Cada mitógrafo reconoce una cantidad diferente de arquetipos pero en lo que estamos todos de acuerdo es en que estos provienen de un arquetipo principal: el monomito. La madre y el padre de todas las historias que nos hemos venido contando los seres humanos desde que somos conscientes de nuestro ser.
La existencia del monomito —término tomado por el mitógrafo Joseph Campbell de la novela de James Joyce Finnegan’s Wake de 1939 (Oxford)— sugiere que, desde los inicios de la humanidad, tan solo hemos narrado una historia.
En el monomito el protagonista abandona su cotidiana mundanidad para ingresar a un mundo fantástico y lleno de desafíos. Una región de prodigios sobrenaturales, donde el héroe se enfrenta con fuerzas fabulosas. El héroe regresa de su aventura siendo un ser más sabio, honorable o valiente, y que servirá de guía moral o espiritual para su pueblo, luego de establecer un estándar de conducta.

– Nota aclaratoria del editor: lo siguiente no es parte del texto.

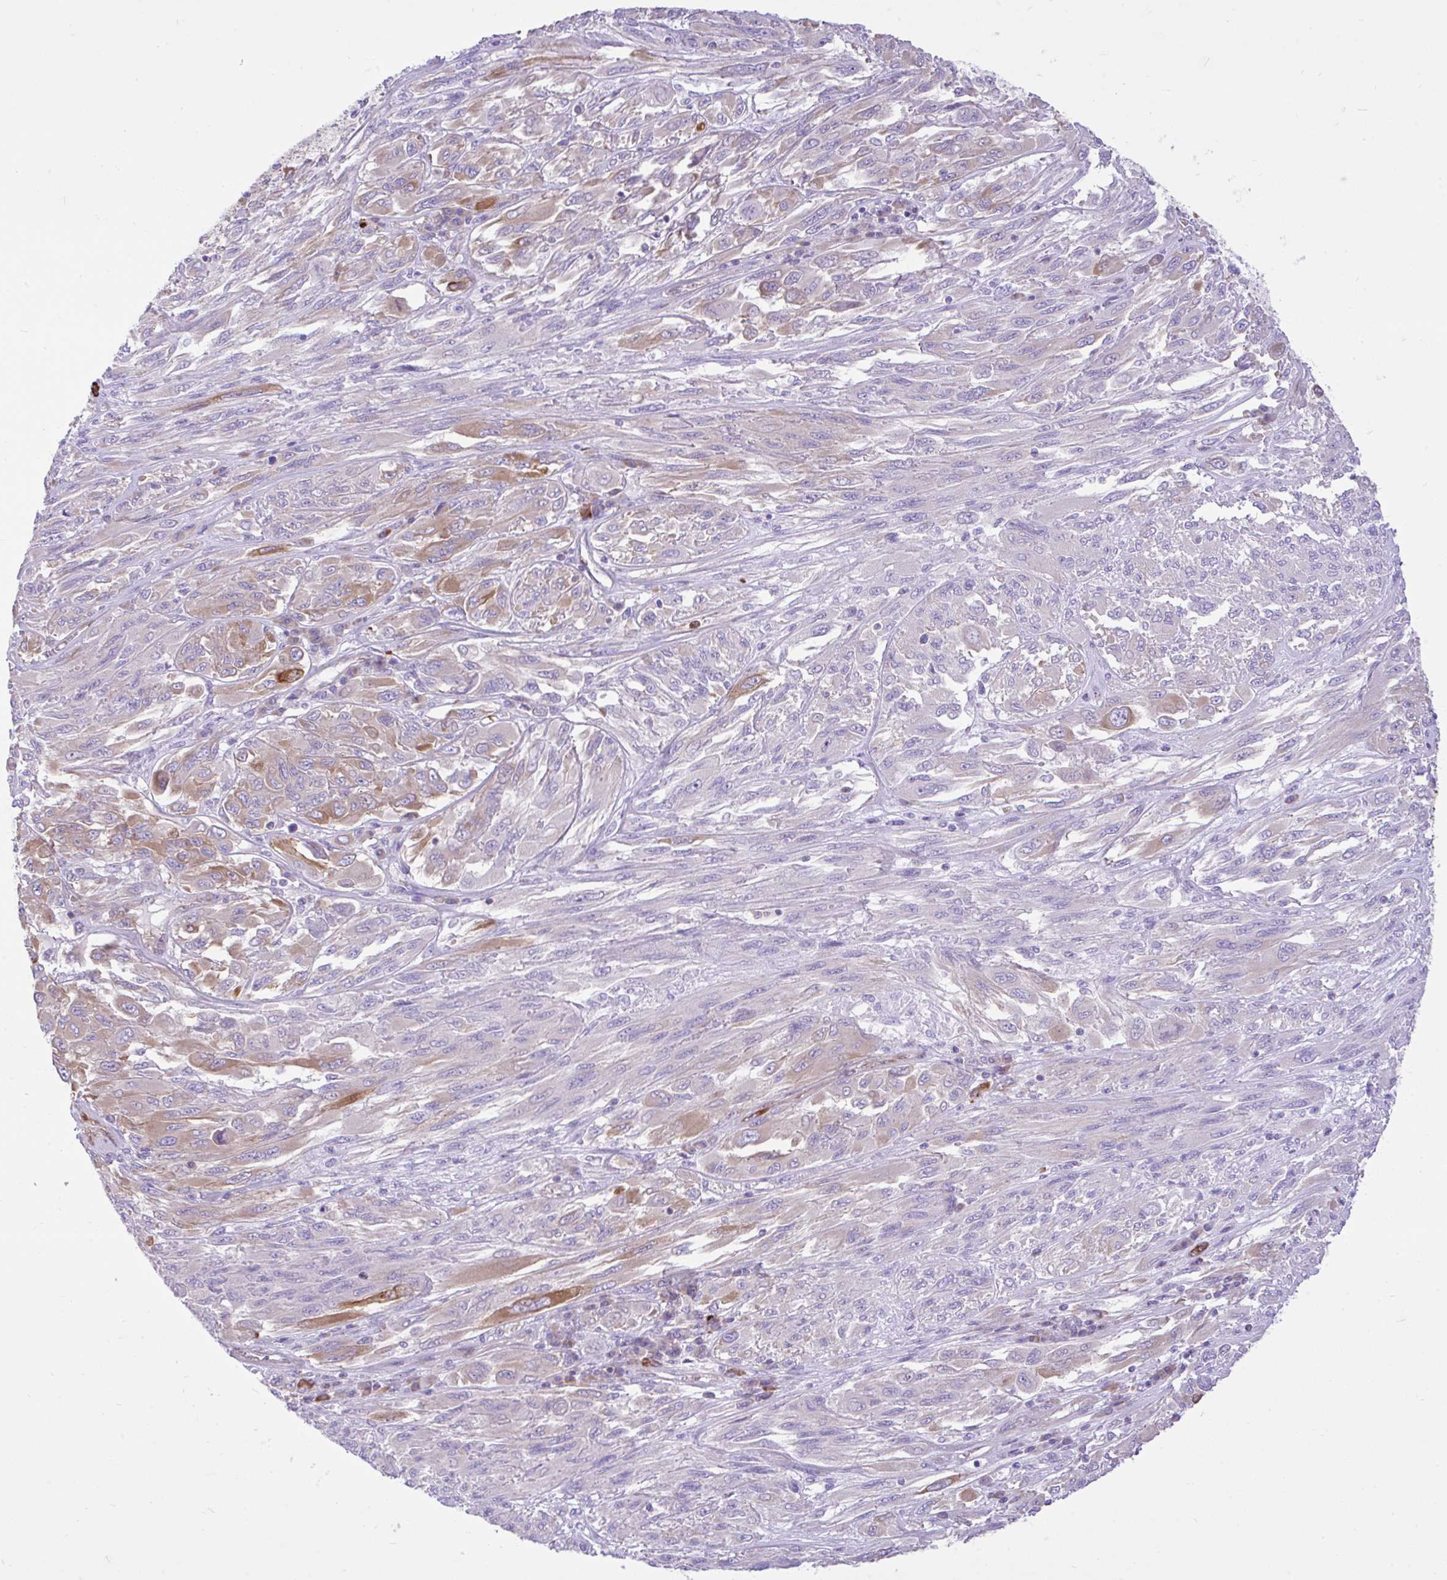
{"staining": {"intensity": "moderate", "quantity": "<25%", "location": "cytoplasmic/membranous"}, "tissue": "melanoma", "cell_type": "Tumor cells", "image_type": "cancer", "snomed": [{"axis": "morphology", "description": "Malignant melanoma, NOS"}, {"axis": "topography", "description": "Skin"}], "caption": "A photomicrograph showing moderate cytoplasmic/membranous positivity in approximately <25% of tumor cells in malignant melanoma, as visualized by brown immunohistochemical staining.", "gene": "EEF1A2", "patient": {"sex": "female", "age": 91}}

La vida de Jesucristo se ajusta a este molde milenario que es puesto de cabeza por H.P. Lovecraft en “El horror de Dunwich” (1929), donde la albina y deforme Lavinia Whateley le da un hijo a la entidad cósmica Yog-Sothoth. El engendro producto de la demoniaca concepción es Wilbur Whateley, un prodigio de lo perverso que a los once meses de edad ya es capaz de conversar con adultos.
No pasa una década cuando el hijo de Lavinia alcanza los dos metros de altura. Los perros en Dunwich lo detestan al punto de atacarlo a la primera oportunidad que se les presenta. La misión de Wilbur es abrir un portal que permitirá la entrada a la Tierra de los seres primigenios que esclavizarán a la humanidad.

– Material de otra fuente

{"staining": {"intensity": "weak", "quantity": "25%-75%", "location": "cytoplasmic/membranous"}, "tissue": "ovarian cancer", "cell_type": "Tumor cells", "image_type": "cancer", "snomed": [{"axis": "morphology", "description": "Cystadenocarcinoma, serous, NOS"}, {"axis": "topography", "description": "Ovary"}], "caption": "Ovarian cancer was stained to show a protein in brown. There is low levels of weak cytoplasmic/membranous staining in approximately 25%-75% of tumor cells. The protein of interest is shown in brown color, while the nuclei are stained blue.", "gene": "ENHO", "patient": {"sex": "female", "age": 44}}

Wilbur tiene todo para invocar a Yog-Sothoth, excepto la página 751 de su maltratada copia del Necronomicon —las escrituras sagradas en este cristianismo a la inversa—. Una noche de agosto los pastores alemanes que resguardan la biblioteca Miskatonic atacan a Wilbur, quien intentaba hurtar el grimorio prohibido. La muerte del engendro provoca que su hermano gemelo, quien dependía de Wilbur para alimentarse, salga de la granja para saciar su apetito. Esto es una referencia a la Resurrección de Jesucristo.
El hermano de Wilbur propaga muerte y caos en Dunwich hasta que es detenido por tres eruditos de la Universidad Miskatonic.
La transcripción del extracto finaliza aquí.